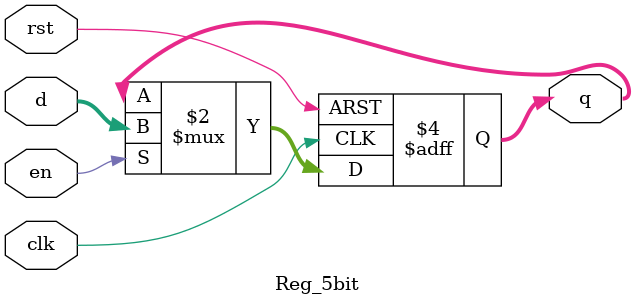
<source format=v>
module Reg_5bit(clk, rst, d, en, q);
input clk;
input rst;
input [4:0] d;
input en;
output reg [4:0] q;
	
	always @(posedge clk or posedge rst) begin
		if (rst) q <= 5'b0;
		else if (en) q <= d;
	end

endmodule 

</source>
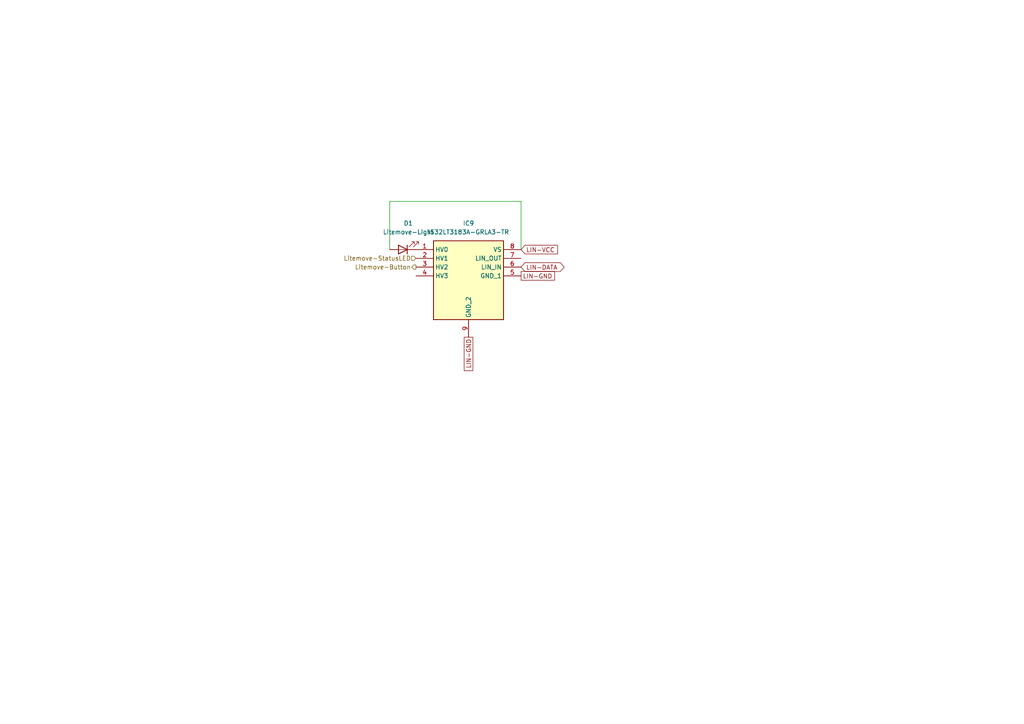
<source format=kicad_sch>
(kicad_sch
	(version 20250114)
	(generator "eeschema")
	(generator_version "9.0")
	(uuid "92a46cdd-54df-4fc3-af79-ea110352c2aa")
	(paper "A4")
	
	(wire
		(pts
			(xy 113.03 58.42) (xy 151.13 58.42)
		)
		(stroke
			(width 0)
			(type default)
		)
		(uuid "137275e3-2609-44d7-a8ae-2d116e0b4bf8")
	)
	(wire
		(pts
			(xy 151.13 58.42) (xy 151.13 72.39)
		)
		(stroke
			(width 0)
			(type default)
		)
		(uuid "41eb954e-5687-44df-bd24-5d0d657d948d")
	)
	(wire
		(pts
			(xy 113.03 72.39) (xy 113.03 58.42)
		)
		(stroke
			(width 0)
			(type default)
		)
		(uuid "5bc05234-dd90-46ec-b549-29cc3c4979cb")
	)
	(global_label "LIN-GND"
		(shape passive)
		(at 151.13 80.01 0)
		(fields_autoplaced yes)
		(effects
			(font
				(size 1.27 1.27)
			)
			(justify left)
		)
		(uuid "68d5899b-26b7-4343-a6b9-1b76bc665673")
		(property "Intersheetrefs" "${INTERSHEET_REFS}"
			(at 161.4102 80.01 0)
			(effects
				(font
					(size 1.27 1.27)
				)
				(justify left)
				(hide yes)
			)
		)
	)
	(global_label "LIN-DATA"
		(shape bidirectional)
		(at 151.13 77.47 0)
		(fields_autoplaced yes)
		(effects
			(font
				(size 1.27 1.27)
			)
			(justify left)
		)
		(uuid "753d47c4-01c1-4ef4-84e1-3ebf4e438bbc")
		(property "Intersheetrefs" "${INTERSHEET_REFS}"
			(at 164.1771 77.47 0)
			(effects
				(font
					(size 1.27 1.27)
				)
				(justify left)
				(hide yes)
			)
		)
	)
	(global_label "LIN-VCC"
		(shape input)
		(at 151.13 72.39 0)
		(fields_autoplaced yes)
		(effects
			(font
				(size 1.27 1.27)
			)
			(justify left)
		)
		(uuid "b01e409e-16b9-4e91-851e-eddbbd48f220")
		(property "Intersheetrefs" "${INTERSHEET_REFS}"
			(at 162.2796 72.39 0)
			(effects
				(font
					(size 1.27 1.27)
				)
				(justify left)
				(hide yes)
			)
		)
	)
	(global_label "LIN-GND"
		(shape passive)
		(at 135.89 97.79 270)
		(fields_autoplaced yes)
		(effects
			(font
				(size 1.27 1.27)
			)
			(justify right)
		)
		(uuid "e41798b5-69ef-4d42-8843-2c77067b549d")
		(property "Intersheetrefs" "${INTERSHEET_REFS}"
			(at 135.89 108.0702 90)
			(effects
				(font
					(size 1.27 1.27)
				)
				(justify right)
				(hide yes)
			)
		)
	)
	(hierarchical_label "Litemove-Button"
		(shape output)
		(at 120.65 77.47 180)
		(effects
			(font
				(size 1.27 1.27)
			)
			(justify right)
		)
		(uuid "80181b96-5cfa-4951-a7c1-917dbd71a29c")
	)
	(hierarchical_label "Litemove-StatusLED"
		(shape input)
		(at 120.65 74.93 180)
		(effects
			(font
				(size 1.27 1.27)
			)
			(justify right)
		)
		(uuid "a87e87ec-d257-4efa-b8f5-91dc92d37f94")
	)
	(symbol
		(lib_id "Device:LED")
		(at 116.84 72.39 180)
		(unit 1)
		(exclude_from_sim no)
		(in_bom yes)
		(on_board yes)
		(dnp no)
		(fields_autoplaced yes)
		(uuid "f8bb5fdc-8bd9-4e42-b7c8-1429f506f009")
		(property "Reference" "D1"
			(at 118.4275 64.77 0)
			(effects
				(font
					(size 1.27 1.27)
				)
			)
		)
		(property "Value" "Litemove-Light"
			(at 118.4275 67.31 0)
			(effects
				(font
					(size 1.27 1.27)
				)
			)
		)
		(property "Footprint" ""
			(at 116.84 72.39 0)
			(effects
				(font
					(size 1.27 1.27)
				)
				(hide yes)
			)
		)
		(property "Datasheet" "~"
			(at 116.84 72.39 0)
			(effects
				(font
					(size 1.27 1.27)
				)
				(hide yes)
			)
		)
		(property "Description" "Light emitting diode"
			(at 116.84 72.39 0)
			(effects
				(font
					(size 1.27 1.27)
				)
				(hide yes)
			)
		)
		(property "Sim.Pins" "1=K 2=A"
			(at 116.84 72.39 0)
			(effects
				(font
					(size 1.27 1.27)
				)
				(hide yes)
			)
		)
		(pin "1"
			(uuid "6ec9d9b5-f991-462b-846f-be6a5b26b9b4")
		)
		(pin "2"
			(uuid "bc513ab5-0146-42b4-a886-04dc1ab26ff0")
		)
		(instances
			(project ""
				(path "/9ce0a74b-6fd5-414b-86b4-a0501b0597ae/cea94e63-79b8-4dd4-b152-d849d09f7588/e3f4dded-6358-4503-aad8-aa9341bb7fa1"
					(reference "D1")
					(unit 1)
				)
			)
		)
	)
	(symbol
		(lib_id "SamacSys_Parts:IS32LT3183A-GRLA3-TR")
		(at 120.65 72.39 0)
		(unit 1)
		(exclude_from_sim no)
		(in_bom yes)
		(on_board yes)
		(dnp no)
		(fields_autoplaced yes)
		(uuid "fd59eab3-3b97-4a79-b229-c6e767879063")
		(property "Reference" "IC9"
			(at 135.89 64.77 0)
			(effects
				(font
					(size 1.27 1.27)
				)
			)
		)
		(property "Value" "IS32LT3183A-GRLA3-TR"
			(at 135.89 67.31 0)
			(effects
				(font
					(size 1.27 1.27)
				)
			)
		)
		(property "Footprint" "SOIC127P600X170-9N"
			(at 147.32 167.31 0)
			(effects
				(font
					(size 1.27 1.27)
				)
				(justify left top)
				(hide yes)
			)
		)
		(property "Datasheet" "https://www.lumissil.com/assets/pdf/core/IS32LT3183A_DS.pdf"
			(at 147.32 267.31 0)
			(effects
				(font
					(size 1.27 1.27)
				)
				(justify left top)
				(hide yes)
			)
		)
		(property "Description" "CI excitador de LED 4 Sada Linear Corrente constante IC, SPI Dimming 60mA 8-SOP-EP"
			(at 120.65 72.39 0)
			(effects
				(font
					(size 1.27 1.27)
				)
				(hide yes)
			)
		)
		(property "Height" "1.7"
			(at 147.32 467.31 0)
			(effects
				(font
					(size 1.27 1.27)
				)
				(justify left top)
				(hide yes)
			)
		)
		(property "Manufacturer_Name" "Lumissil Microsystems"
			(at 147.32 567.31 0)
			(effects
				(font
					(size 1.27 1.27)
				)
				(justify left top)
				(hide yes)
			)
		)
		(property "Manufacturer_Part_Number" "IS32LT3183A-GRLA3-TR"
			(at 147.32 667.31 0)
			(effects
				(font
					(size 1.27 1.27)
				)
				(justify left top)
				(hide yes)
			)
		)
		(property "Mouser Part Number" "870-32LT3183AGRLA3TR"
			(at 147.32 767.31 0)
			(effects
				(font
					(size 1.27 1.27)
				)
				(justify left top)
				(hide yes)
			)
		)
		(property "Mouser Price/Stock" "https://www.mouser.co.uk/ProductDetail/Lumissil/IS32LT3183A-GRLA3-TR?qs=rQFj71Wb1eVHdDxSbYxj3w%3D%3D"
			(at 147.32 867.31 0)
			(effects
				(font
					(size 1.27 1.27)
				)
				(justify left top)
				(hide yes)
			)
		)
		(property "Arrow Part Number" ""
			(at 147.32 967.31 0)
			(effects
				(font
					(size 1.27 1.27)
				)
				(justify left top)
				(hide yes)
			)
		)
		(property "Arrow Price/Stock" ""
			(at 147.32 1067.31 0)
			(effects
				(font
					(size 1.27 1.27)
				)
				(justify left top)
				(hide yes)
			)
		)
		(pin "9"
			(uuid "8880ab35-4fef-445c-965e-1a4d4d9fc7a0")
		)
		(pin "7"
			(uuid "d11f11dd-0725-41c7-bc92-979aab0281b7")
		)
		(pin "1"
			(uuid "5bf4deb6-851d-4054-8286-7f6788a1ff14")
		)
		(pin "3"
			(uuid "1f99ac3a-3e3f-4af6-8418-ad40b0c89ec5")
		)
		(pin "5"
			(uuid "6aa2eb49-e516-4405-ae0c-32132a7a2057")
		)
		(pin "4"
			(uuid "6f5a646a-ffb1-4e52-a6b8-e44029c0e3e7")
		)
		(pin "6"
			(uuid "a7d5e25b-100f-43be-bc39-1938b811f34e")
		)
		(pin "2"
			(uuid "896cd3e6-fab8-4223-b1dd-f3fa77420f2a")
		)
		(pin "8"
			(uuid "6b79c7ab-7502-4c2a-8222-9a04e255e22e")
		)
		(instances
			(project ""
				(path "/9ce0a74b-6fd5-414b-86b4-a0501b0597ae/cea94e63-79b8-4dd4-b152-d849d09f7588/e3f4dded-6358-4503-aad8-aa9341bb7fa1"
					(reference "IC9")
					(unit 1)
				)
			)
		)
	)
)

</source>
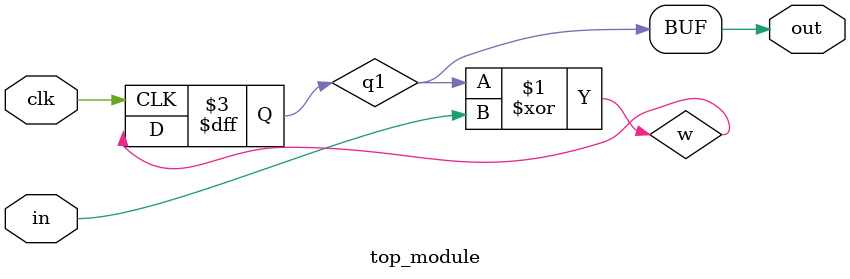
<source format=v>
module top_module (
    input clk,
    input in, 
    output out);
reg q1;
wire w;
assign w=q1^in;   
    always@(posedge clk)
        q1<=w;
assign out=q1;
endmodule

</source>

# WHAT IS EXPECTED:
Each line of the entries that contains the word "Light" should be listed.

# OUTPUT FOR THIS EXERCISE:
		(property "Value" "Litemove-Light"
		(property "Description" "Light emitting diode"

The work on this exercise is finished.